PASSAGE PROVIDED ::
------------------------------------------------------------

Software Installation


  • Am I allowed to install software in my home directory?
  Yes. See the Manual Software Installation section of our wiki for some pointers.
  • What are the rules for software installation?
  Rule 0 : All software MUST be installed on a compute node. Use an interactive session (bsub -Is bash) for all software installation. Do NOT use the head node.
  Rule 1 : If you get a missing library or header file error during the software installation, make sure you've read and followed RULE 0  
  Rule 2 : Do NOT use "sudo" in your installation steps. This will result in a permissions error and will generate an alert to us, the Admins.
  Rule 3 : Read the rest of this section
  Rule 4 : Send us a note with details on the steps you followed and exactly which interactive session you tried to install the program on so we can investigate.


  • I get a "Permission denied" error when I try to install a program in my home directory by running "make install". How do I fix it?
  The reason for this error is that by default most software packages are written to be compiled and installed in system level directories like /usr/bin /usr/local/bin etc.
  You have two options:
  
  Option 1: Compile the program with a "prefix" flag during the "configure" step:
   ./configure --prefix=$HOME
   
  Option 2: install the program in a different destination after the compilation is done (using home as the default; change it if you want to):
   make install DESTDIR=$HOME

   OR

   make install DESTDIR=/home/<usr_name>

   Replace "<usr_name>" with your user name 
   
  • OK I tried one the above options to install the program in my home directory and it worked! How do I use it?
 If you followed Option 1 above, the program likely was installed in a "bin" directory in your $HOME directory. First verify if the program exists there. Using (vcftools) as an example: 
   $ ls $HOME/bin/vcftools
   /home/asrini/bin/vcftools
  
  If you followed Option 2 above, then the program was likely installed under $HOME/usr/local/bin or $HOME/usr/bin/, in addition checking $HOME/bin, check these locations as well. Again, using (vcftools) as an example:
     $ ls $HOME/bin/vcftools

     $ ls $HOME/usr/bin/vcftools

     $ ls $HOME/usr/local/bin/vcftools
  
  Once you've determined where the location of the installed binary is, you can add this to your $PATH variable for easy use.
  Assuming the file is $HOME/bin: 
   export PATH=$HOME/bin:$PATH
   
  The above line can be added to your .bashrc or .bash_profile files
  • OK I tried both the above options to install the program in my home directory and still get an error. Now what?
 If  you are trying to install a Python package, make sure you're using a Python virtual environment. See this page for details.
 If not, send us a note with details on the steps you followed and exactly which interactive session you tried to install the program on so we can investigate.

------------------------------------------------------------

GIVEN RECORDS ::
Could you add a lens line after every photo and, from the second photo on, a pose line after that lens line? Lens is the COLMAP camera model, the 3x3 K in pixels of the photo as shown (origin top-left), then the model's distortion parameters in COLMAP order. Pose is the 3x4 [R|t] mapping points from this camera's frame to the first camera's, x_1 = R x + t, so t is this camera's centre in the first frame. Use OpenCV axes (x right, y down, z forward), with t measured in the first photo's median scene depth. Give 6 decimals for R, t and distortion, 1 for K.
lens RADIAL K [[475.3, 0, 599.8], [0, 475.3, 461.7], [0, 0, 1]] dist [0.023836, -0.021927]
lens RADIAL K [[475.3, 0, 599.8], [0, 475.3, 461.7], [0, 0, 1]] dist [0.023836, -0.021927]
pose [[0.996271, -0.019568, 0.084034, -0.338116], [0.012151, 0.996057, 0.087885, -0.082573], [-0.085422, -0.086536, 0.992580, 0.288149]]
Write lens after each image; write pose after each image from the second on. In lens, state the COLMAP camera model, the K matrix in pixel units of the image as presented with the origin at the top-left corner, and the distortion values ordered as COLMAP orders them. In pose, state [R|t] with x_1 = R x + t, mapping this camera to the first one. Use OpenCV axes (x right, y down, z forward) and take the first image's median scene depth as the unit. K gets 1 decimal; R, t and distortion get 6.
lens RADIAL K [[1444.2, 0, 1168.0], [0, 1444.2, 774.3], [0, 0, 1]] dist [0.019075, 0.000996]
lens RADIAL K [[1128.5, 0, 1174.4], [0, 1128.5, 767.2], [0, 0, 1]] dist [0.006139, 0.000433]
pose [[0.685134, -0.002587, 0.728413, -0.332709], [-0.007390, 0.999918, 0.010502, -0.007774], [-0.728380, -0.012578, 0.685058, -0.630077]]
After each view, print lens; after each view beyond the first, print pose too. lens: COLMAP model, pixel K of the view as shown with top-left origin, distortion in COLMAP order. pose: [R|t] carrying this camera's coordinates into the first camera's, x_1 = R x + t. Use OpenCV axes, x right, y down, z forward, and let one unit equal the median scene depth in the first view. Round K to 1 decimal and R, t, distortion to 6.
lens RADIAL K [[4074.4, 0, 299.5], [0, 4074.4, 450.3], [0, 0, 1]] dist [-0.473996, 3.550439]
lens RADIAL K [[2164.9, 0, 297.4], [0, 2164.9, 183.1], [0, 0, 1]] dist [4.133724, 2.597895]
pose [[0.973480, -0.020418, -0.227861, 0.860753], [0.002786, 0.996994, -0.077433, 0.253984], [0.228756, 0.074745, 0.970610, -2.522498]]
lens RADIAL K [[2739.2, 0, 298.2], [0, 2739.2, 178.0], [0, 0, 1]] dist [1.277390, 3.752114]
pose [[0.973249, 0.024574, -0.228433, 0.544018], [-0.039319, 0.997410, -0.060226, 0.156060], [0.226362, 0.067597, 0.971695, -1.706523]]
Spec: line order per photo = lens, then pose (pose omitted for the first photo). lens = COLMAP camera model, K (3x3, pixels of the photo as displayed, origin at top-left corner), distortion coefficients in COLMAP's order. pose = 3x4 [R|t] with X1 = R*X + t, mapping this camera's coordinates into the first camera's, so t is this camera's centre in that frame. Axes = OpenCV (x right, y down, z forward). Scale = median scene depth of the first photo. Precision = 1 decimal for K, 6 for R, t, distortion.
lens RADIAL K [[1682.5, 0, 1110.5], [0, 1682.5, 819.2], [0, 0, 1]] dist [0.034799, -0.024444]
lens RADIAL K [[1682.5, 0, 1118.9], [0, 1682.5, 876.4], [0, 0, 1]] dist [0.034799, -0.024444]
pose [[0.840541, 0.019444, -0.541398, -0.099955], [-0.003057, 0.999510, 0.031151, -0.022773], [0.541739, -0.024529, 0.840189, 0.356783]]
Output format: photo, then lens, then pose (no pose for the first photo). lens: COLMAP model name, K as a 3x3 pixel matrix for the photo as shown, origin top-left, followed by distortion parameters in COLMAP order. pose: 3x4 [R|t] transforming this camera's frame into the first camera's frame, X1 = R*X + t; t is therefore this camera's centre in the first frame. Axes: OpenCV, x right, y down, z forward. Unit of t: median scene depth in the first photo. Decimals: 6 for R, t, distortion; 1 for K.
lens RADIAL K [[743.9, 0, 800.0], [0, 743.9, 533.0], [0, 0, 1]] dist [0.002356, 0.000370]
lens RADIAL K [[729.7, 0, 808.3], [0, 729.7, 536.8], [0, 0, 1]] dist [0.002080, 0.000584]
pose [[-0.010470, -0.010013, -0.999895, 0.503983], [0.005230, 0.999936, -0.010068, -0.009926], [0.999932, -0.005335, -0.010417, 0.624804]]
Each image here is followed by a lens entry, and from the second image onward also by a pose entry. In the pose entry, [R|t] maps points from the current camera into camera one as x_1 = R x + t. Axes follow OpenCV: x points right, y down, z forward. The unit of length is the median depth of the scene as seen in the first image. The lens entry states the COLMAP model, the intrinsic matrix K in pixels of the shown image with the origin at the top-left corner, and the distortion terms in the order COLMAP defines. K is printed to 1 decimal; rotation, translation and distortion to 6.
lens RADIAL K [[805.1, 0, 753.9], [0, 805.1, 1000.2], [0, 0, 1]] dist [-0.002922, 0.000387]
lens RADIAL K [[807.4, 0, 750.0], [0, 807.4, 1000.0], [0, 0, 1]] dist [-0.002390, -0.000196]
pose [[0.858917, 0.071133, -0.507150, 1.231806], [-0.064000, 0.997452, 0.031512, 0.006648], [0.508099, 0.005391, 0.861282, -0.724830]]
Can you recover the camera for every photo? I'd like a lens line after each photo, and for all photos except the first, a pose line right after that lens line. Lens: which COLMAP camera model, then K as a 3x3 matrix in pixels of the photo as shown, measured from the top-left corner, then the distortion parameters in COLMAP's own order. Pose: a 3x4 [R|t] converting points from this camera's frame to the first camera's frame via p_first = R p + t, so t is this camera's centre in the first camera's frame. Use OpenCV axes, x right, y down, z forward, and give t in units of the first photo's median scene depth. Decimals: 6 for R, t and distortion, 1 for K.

------------------------------------------------------------

APPLY WHAT YOU READ ::
1. Condense the paragraph of the software installation FAQ that begins "Rule 0 : All software" into a short bulleted list that keeps its main facts.
2. Reproduce word for word the part of the software installation FAQ that opens with the words containing "Assuming the file" and closes with "error. Now what?".
The material comes from a separate source.

RESPONSE LIST ::
1.
- Install all software on a compute node.
- Use an interactive session (bsub -Is bash) for every installation.
- Do not use the head node.

2.
Assuming the file is $HOME/bin: 
   export PATH=$HOME/bin:$PATH
   
  The above line can be added to your .bashrc or .bash_profile files
  • OK I tried both the above options to install the program in my home directory and still get an error. Now what?